For my published accounts on Smith’s use of the ‘Invisible hand’ metaphor, I suggest a couple of my earlier papers (both located via Google on the Internet):
Kennedy, Gavin: “Adam Smith and the Invisible hand: from Metaphor to Myth”, Econon Journal Watch, vol 6, no 2  (May 2009), pp 239-630.
Kennedy, Gavin: “Adam Smith and the Role of the Metaphor of an Invisible Hand”, Economic Affairs 31 (1) (2011), pp 53-57
See also:Kennedy, Gavin: Paul Samuelson and the Invention of the Modern Economics of the Invisible Hand,
History of Economic Ideas Vol. 18, No. 3 (2010), pp. 105-119

A note on the first use in English of the word: capitalism.
I regularly refer readers and authors, such as Eleanor Courtemanche, to the first use of the word capitalism in English, though more often I refer to modern economists, who have less excuse than English language academics for not knowing the first appearance of ‘capitalism’ in English. 
Consult William Makepeace Thackery’s novel, The Newcomes: Memoirs of a Most Respectable Family” , Thomas Nelson and Sons (1854-5).
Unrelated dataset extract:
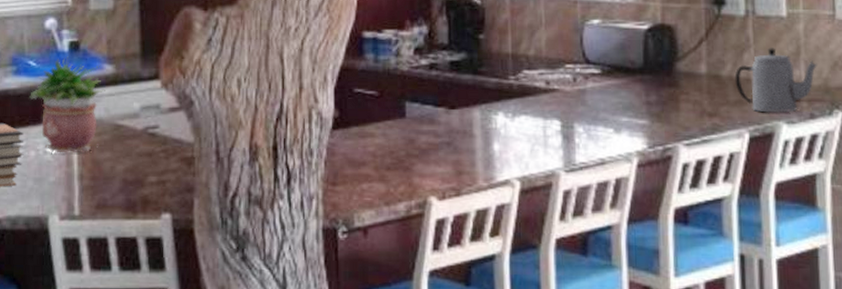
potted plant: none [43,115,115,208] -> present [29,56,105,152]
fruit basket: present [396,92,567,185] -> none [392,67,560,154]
As regularly, I am also often asked exactly where in Thackeray’s novel does ‘capitalism’ appear - it is a long book. 
In my second-hand Thomas Nelson (1900) edition, which I bought for my 1st year English course at University in 1965: I turn to Chapter XLV, p. 558: ‘The Hotel de Florac’. In whatever edition you consult go to the ‘Hotel de Florac’ chapter and find the sentence:

The Prince de Moncontour took his place with great gravity at the Paris board, whither Barnes made frquent flying visits. The sense of  capitalism sobered and dignified Paul de Florac at th age of five-and-forty: …”.